Start of Block

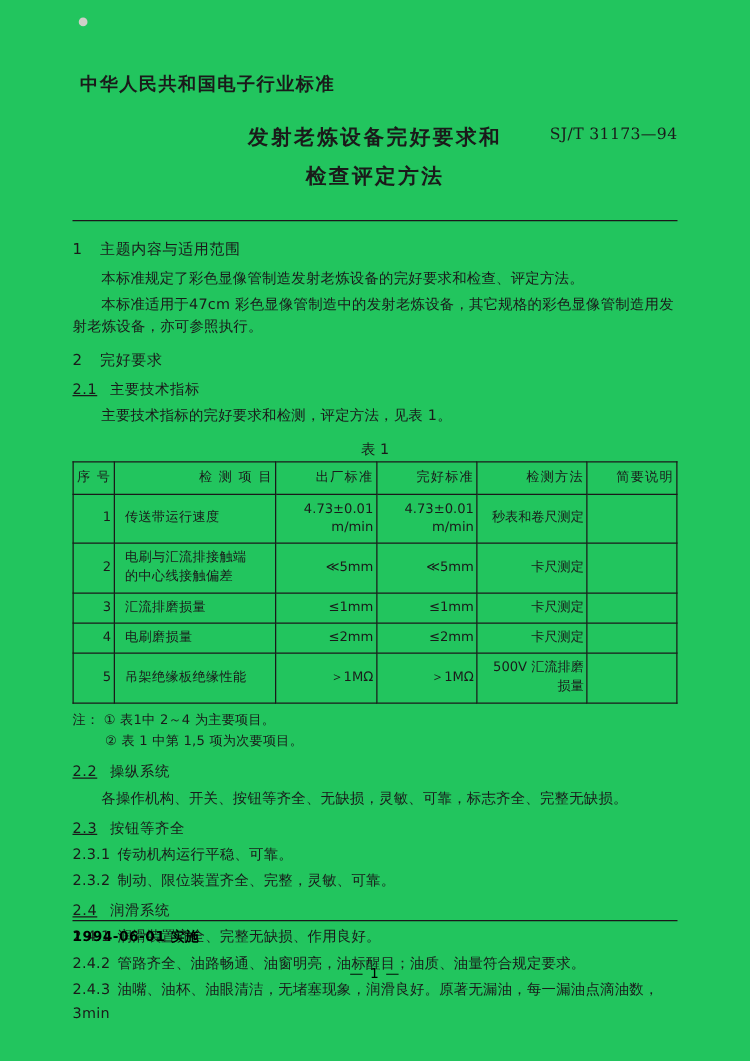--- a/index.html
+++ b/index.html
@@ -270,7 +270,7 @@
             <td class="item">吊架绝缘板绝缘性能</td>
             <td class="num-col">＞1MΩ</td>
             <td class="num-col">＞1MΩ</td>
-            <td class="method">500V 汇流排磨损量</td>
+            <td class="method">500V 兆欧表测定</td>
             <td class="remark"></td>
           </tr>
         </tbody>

End of Block

**Your objective:** Exact repetition of the material above is required, with the images removed.

**Response below:**
--- a/index.html
+++ b/index.html
@@ -270,7 +270,7 @@
             <td class="item">吊架绝缘板绝缘性能</td>
             <td class="num-col">＞1MΩ</td>
             <td class="num-col">＞1MΩ</td>
-            <td class="method">500V 汇流排磨损量</td>
+            <td class="method">500V 兆欧表测定</td>
             <td class="remark"></td>
           </tr>
         </tbody>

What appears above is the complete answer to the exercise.